I’ve never been one for New Year’s resolutions, but I’m going to try for a summer one and aim to post here more often.
My recent reading has been largely fiction. I finished The Girl With the Dragon Tattoo a week or so ago and started The Girl Who Played With Fire.
What follows definitely includes some spoilers. Consider yourself warned.
The Girl With the Dragon Tattoo was an excellent book. It is always impressive when an author is able to sustain a story over that kind of length without losing focus. The story isn’t incredibly deep or profound, perhaps, but it is captivating, with vivid characters and a variety of interesting subplots. The story is very layered. There is Blomkvist, the journalist found guilty of libel and the plots that emanate from him (the results of the libel suit, on the one hand, and the job he gets offered on the other). And then there is Lisbeth Salander, the young hacker who has her own complex interactions with government interference in her life, along with the growing relationship that develops between her and Blomkvist. Surrounding Blomkvist and Salander are a constellation of other characters who float in and out of the core stories. As I said, complex, but impressively managed.

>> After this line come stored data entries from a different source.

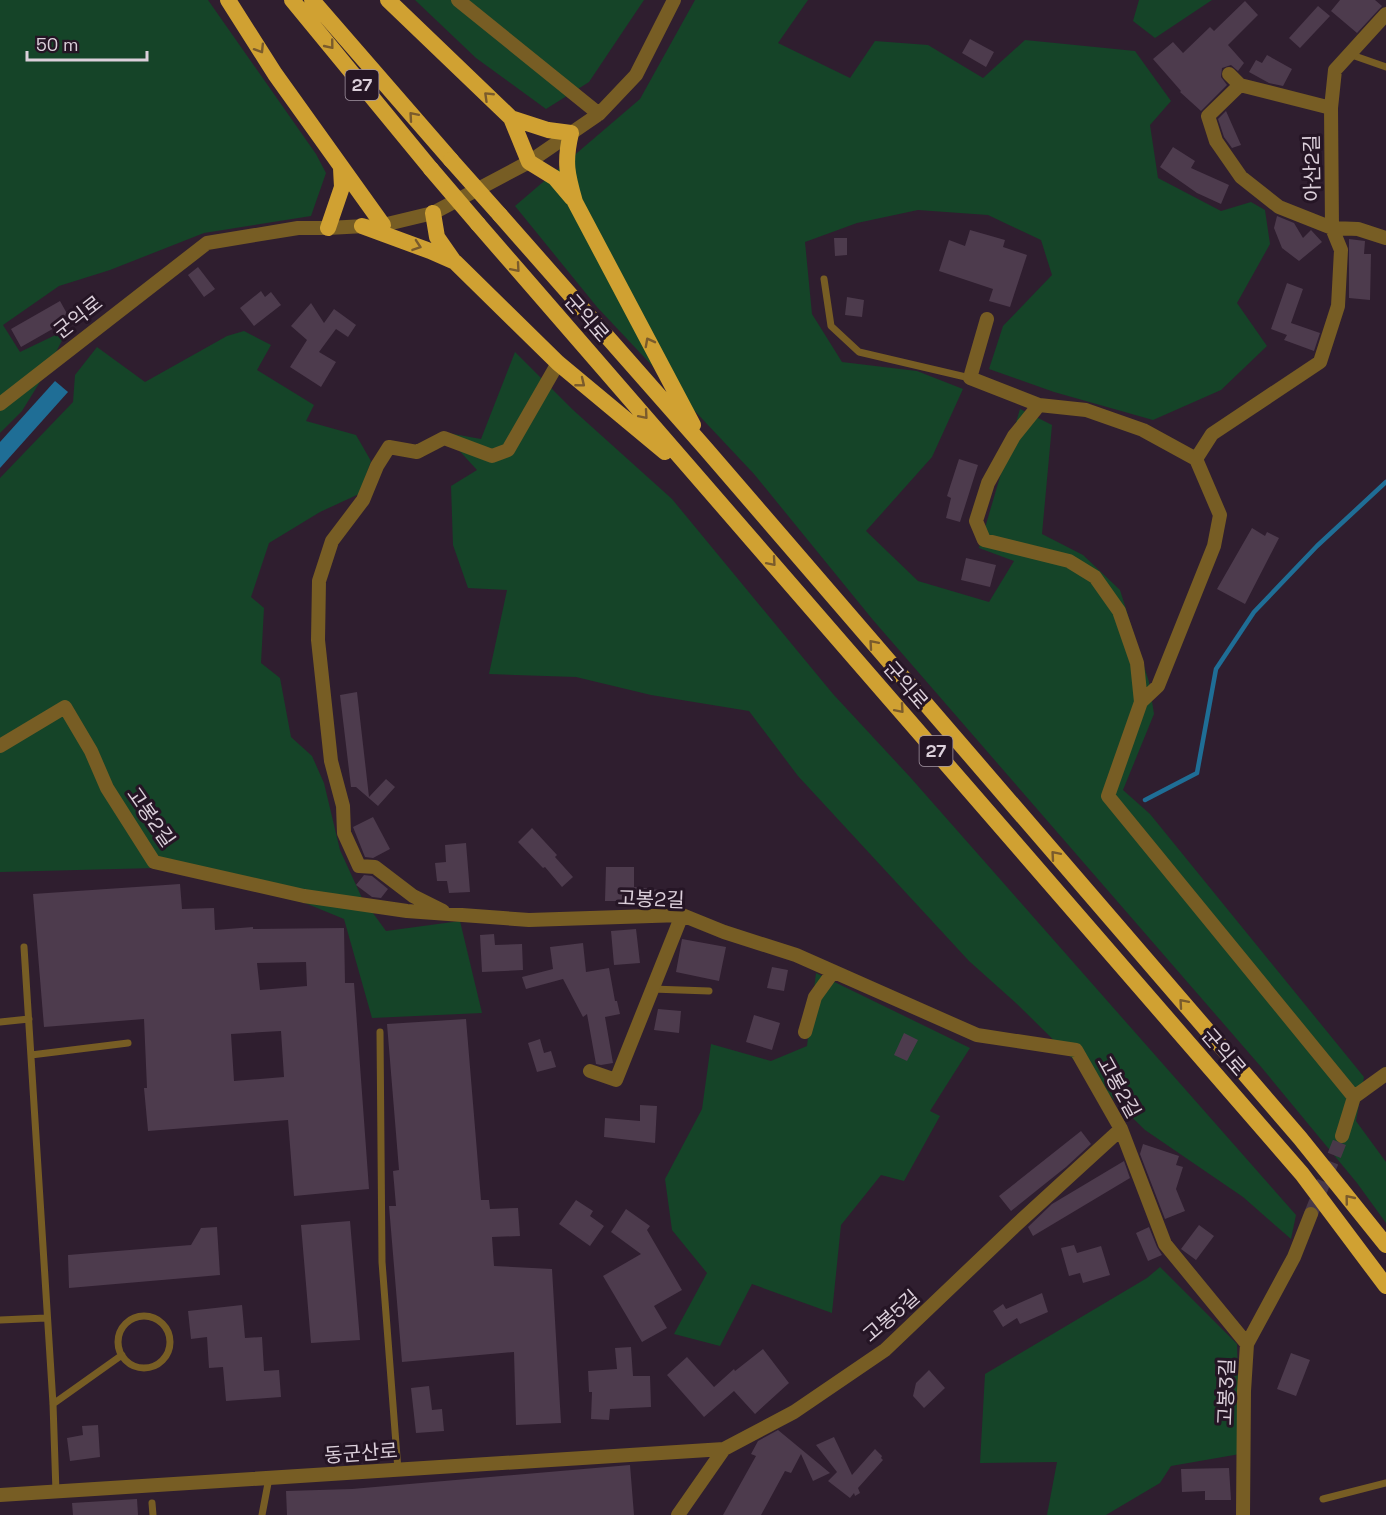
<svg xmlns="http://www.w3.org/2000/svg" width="1386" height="1515" viewBox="0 0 1386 1515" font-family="'Space Grotesk','Noto Sans KR',sans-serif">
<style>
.green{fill:#154428}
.water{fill:#1f6e96}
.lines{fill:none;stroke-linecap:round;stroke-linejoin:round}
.stream{stroke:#1f6e96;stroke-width:4.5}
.building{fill:#4d3b4d;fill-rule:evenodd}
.minor-tunnel{stroke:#493949;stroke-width:14;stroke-dasharray:14 7;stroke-linecap:butt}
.service{stroke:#775d24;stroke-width:7}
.minor{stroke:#775d24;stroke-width:14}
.trunk{stroke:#d0a132;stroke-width:16}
.trunk-bridge{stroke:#d0a132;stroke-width:16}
.oneway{stroke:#7a5b2c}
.labels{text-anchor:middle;stroke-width:6;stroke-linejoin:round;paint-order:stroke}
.shield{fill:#251525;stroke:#a497a4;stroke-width:1.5}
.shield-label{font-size:18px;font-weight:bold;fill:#dbcfda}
.street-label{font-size:20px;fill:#dbcfda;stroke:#251525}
</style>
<rect width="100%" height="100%" fill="#2f1e2f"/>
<!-- green -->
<path class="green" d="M0 0H208L316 154 326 173 311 216 204 233 110 270 59 286 3 325 20 352 68 329 43 377 22 411 0 433Z
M415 0H644L589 82 546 109 476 58Z
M695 0H808L778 43 850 78 875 41 928 45 983 78 1025 40 1135 51 1171 101 1150 125 1158 178 1221 211 1251 202 1265 210 1270 244 1237 303 1267 346 1221 390 1153 420 1054 392 989 369 1003 326 1052 275 1041 240 988 215 918 210 857 223 805 242 812 314 842 362 917 371 963 389 932 457 866 531 918 581 989 602 1014 561 979 548 1020 409 1052 425 1042 534 1083 555 1120 590 1149 682 1154 714 1123 790 1150 814 1364 1077 1356 1121 1386 1162V1223L1357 1183 1262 1068 873 620 754 474 597 307 515 206 640 99Z
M1139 0H1212L1155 38 1133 21Z
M244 331 271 345 257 370 314 405 306 421 356 435 371 461 359 494 320 512 269 543 251 597 264 608 261 663 280 678 291 737 312 756 324 783 340 850 362 898 386 931 460 921 482 1013 372 1018 344 919 305 903 156 868 0 872V478L73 402 75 375 97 347 145 382 227 336Z
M515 352 572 409 672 499 833 694 910 777 1296 1215 1291 1239 1243 1197 1145 1130 1017 1004 969 961 798 776 749 711 651 695 576 677 489 674 507 590 468 588 453 545 451 486 477 470 442 432 481 439Z
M816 973 970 1048 930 1111 940 1116 904 1181 881 1175 841 1225 832 1313 752 1284 720 1346 674 1334 707 1273 672 1230 665 1179 702 1109 711 1044 771 1061 807 1046Z
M1160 1267 1237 1344 1240 1454 1171 1466 1160 1483 1106 1515H1047L1057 1462 980 1463 985 1374 1147 1278Z"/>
<!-- water -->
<path class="water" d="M55 381 68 392 0 468V442Z"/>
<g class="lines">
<!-- stream -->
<path class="stream" d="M1145 800 1197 773 1216 669 1254 612 1317 546 1386 482"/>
</g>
<!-- building -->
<path class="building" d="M1340 0H1375L1382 6 1357 33 1331 11Z
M1245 1 1258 15 1228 45 1244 63 1238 71 1231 65 1222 68 1221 77 1227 85 1201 111 1180 92 1181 91 1153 59 1173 42 1183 53 1210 27 1214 31Z
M1318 6 1330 16 1300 48 1289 38Z
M970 39 994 52 986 67 962 53Z
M1267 55 1292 69 1283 86 1269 83 1249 72 1256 60 1262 63Z
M1226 111 1241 145 1232 148 1224 137 1218 119Z
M1173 147 1195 161 1191 168 1229 185 1221 204 1197 193 1160 167Z
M1277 216 1294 223 1303 238 1311 230 1322 242 1299 261 1282 248 1274 228Z
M970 230 1005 240 1003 247 1027 255 1010 307 989 301 993 289 939 271 949 240 965 246Z
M834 238H847V255L835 256Z
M1349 239 1365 241 1364 254H1371L1370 300 1349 298Z
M198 267 215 289 204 297 188 275Z
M1287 283 1303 289 1291 323 1320 333 1314 351 1284 340 1287 335 1271 329Z
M261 291 265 297 271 292 281 305 254 326 240 308Z
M847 297 864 300 862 317 845 315Z
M60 301 70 319 21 347 11 329Z
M311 303 324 323 334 309 356 325 348 337 336 329 319 352 336 362 321 387 290 367 307 340 291 326Z
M959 459 978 465 960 522 946 518 951 498 947 496Z
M1252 528 1265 536 1267 532 1279 538 1245 604 1217 589Z
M966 558 996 565 990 587 961 580Z
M357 692 369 797 386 779 395 787 378 806 356 787H351L340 695Z
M373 817 390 849 373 858 365 857 353 827Z
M532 828 557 855 555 857 573 877 562 887 545 867 543 868 518 842Z
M466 843 470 892 449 893 447 881H437L435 863 446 862 445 845Z
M606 867H634V887L677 892 676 904 634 899V901H605Z
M364 875 372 876 388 889 381 898 372 897 356 885Z
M180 884 182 909 214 908 215 930 253 927V929L344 928 345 983H354L369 1189 294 1196 288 1120 148 1131 144 1088H147L144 1019 44 1027 33 894ZM306 962 307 986 260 990 257 963ZM281 1031 284 1077 234 1081 231 1034Z
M636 929 640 963 614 965 611 931Z
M494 934 495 945 522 944 523 970 482 972 480 935Z
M682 939 726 947 719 981 676 972Z
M583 943 586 972 609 968 615 1001H617L620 1014 605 1017 613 1063 601 1065 596 1064 587 1014 583 1017 563 979 526 989 522 977 553 969 550 947Z
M772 967 788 970 784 991 767 988Z
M658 1009 681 1011 679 1033 654 1030Z
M754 1015 780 1023 772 1050 746 1042Z
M466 1019 481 1200H489L490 1209 518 1208 520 1236 492 1237 494 1266 552 1269 561 1423 516 1425 514 1352 402 1362 389 1206H396L393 1171 399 1170 387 1024Z
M904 1033 918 1040 907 1061 894 1055Z
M540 1039 544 1053 551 1051 556 1067 537 1072 528 1043Z
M640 1105 657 1106 655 1143 604 1137 605 1118 640 1121Z
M1081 1131 1091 1144 1066 1167 1011 1211 999 1196Z
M1143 1144 1179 1156 1176 1165 1183 1167 1176 1189 1185 1211 1165 1219 1140 1154Z
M1124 1161 1130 1178 1033 1236 1028 1227 1052 1204Z
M576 1200 593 1211 590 1216 604 1226 590 1246 559 1224Z
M626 1209 650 1226 647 1230 682 1290 654 1306 667 1328 642 1342 603 1276 641 1254 611 1232Z
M350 1221 360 1340 311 1343 301 1225Z
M1199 1225 1214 1236 1196 1260 1181 1249Z
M217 1227 220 1275 69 1288 68 1255 191 1245 201 1228Z
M1149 1227 1157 1247 1162 1255 1148 1261 1136 1233Z
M1074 1245 1077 1253 1101 1246 1110 1275 1083 1283 1080 1273 1069 1276 1061 1248Z
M1042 1293 1048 1312 1020 1324 1017 1318 1003 1327 993 1311 1003 1304 1006 1309Z
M242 1305 245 1338 262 1337 264 1371 279 1370 281 1397 226 1401 223 1367 209 1368 207 1337 191 1339 188 1311Z
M631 1347 633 1376H650L651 1407 610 1409 609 1420 591 1419 592 1392H589L588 1371 617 1369 615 1348Z
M763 1349 789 1383 755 1414 734 1391 704 1417 667 1375 687 1357 714 1387 734 1369 735 1371Z
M1291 1353 1310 1360 1296 1396 1277 1389Z
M929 1370 945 1388 924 1408 913 1396 916 1383Z
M429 1386 432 1410 442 1409 444 1431 416 1433 411 1388Z
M98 1425 100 1457 70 1461 67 1438 83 1435 82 1426Z
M778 1430 830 1473 813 1481 801 1454 791 1473 785 1471 761 1515H723L756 1456 751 1454 758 1441Z
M834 1437 852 1475 875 1449 882 1456 881 1458 883 1460 858 1488 860 1493 855 1496 854 1493 850 1498 828 1481 837 1472 816 1445Z
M630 1465 634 1515H287L286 1491 352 1489Z
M1229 1468 1231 1500H1205V1491L1182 1492 1181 1469Z
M137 1499 138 1515H73L72 1503Z"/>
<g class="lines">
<!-- minor-tunnel -->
<path class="minor-tunnel" d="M1311 1214 1342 1136"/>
<!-- service -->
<path class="service" d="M1349 54 1386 67
M824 279 831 326 859 352 970 378
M24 947 53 1404 56 1492
M652 989 709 991
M0 1022 29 1019
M380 1032 382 1262 398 1470
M31 1055 128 1043
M118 1342a26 26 0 1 1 52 0a26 26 0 1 1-52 0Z
M0 1320 46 1318
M53 1404 122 1355
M1323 1499 1386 1483
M152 1503 153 1515
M262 1515 269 1478"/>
<!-- minor -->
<path class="minor" d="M458 0 599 114
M1240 85 1208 116 1216 141 1241 177 1279 207 1332 228 1358 229 1386 238
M1331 108 1335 70 1386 14
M987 319 970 378 1039 405
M0 404 207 243 298 228H328L383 225 433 213 529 162 599 114 636 75 674 0
M1196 459 1212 434 1320 362 1338 306 1341 250 1332 228 1331 108 1240 85 1229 74
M1141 702 1137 663 1119 611 1095 577 1069 561 984 540 976 521 988 483 1014 436 1039 405 1086 410 1143 430 1196 459 1220 515 1214 546 1158 686 1141 702 1108 796 1354 1097
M0 746 65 707 91 751 107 788 154 862 304 896 407 911 529 920 682 915 724 932 796 955 977 1035 1076 1050 1121 1129 1165 1244 1247 1344
M443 911 413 896 375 867 359 866 344 833 343 806 331 761 318 640 319 581 332 541 363 500 377 466 389 447 417 452 444 438 492 456 508 450 558 363
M805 1032 815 997 833 972
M590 1071 616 1080 682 915
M1342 1136 1354 1097 1386 1074
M0 1495 724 1449
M678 1515 724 1449 794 1412 885 1350 1015 1226 1121 1129
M1243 1515 1244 1391 1247 1344 1294 1257 1311 1214"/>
<!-- trunk -->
<path class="trunk" d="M228 0 275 74 383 225
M292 0 431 169
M312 0 451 160
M388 0 511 118 529 162 555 178 572 198
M511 118 548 130 571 133C564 162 567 174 575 202L693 425
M433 213 437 237 453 260
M500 215 706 449 1300 1138 1386 1245
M478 224 1302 1174 1386 1286
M362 226 430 251 455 262 558 363 665 452
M328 228 342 187 341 168"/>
<!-- trunk-bridge -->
<path class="trunk-bridge" d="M451 160 500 215
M431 169 478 224"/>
</g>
<!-- one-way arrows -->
<defs><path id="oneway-chevron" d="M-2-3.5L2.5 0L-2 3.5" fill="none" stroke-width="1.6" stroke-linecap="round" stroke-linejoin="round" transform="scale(1.5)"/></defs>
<g class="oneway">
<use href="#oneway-chevron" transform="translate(330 45) rotate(51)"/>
<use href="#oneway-chevron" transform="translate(260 49) rotate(58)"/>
<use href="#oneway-chevron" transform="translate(488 96) rotate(-136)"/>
<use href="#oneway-chevron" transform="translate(413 116) rotate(-131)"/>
<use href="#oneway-chevron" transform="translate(417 246) rotate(19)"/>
<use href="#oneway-chevron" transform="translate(516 268) rotate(49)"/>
<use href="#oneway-chevron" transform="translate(649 342) rotate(-118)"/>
<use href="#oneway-chevron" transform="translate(581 383) rotate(39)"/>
<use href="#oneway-chevron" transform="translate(644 415) rotate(49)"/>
<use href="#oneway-chevron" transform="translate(772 562) rotate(49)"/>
<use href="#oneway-chevron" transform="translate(873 644) rotate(-131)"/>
<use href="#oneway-chevron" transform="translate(900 709) rotate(49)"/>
<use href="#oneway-chevron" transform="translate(1055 855) rotate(-131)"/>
<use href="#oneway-chevron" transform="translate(1183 1003) rotate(-131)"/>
<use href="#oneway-chevron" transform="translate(1349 1199) rotate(-129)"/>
</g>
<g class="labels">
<!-- shield labels -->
<g class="shield">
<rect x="345.5" y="70" width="33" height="30" rx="4.5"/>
<rect x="919.5" y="736" width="33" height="30" rx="4.5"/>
</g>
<g class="shield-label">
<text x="362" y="91">27</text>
<text x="936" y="757">27</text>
</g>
<!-- street labels -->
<g class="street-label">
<text transform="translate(1312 168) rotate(-91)" y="7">아산2길</text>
<text transform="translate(78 317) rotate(-38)" y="7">군익로</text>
<text transform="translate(587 318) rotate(49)" y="7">군익로</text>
<text transform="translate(906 685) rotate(49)" y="7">군익로</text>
<text transform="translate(151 817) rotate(55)" y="7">고봉2길</text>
<text transform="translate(651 899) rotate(2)" y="7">고봉2길</text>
<text transform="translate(1224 1052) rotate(49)" y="7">군익로</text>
<text transform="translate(1119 1087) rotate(61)" y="7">고봉2길</text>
<text transform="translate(891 1316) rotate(-41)" y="7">고봉5길</text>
<text transform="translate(1226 1392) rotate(-88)" y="7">고봉3길</text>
<text transform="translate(361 1453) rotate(-4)" y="7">동군산로</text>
</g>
</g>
<!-- scale -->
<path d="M27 51v9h120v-9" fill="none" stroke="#dbcfda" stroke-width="3"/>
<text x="36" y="51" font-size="18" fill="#dbcfda" stroke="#251525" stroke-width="4.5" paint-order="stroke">50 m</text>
</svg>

Sadly, A and I followed it up by going to see the film version of the The Girl With the Dragon Tattoo, which was disappointing. I don’t understand the positive critical response to it (I have to assume the critics haven’t read the book), because the movie altered some very fundamental elements of the book (ie the difference calling the police and not calling them when one discovers that someone is a serial killer is huge) and removed whole aspects of the book (ie Blomkvist’s relationship with Erika, which led to Erika being fairly irrelevent in the film).
I can’t figure out whether I would have enjoyed the film without having read the book. I certainly felt stuck comparing the two, whether I wanted to or not. The book was too fresh in my mind not to.
The one positive aspect of the film, though, was the casting. The characters, all of them, although particularly Blomkvist and Salander, were perfect representations of what I had in mind after reading the book.
I’m still only at the beginning of the The Girl Who Played With Fire, but enjoying it so far. I have no desire to see the film (which is playing in town this month), though.